We spent 18 chapters exploring the science of reasoning. From the simplest Boolean logic to the most complex Transformer. But all these technologies, algorithms, models — they are only tools.

Tools need purpose.

The democratization of reasoning is not only about enabling more people to master the tools of reasoning. It is about making reasoning serve people — not capital, not power, not the self-appreciation of technology.

When reasoning does not serve people, reasoning becomes the self-appreciation of things. It will optimize efficiency, but not happiness. It will grow wealth, but not justice. It will create intelligence, but not wisdom.

This will be the arrogance of things, not human wisdom.

The arrogance of things says: faster, more, stronger is good. Human wisdom asks: faster for whom? More for whom? Stronger for whom?

The arrogance of things pursues limitless growth. Human wisdom knows boundaries and balance.

The arrogance of things turns the world into computable resources. Human wisdom sees incommensurable values: love, beauty, justice, dignity.
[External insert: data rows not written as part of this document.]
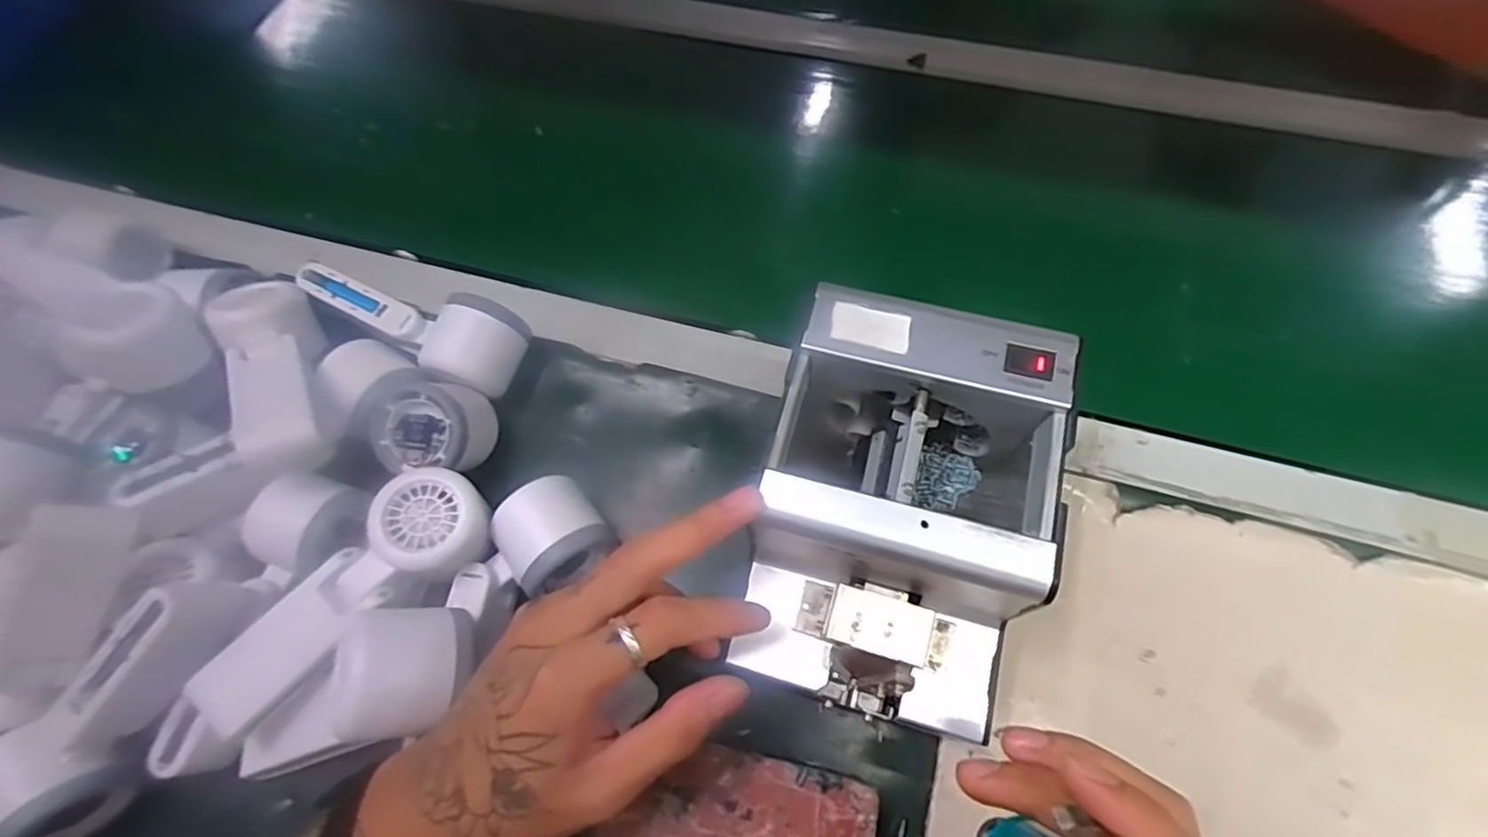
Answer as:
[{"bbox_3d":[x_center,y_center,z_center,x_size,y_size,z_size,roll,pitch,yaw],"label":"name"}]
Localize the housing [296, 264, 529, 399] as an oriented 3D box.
[{"bbox_3d":[-0.225,-0.070,0.459,0.152,0.049,0.064,26,69,15],"label":"housing"}]

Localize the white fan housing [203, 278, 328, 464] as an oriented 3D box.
[{"bbox_3d":[-0.285,-0.034,0.410,0.047,0.040,0.133,-23,65,-7],"label":"white fan housing"}]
This is the true aspiration of the democratization of reasoning that I pursue: to return reasoning to the human scale, to serve human well-being, to enrich human meaning.

Reasoning is light — but it must illuminate the human path. Reasoning is a bridge — but it must connect human hearts. Reasoning is love — it must understand human pain and hope.

May you become bearers of light, builders of bridges, lovers of humanity.

Take it slow — understanding is what matters most. Then, carrying human warmth, move forward with courage.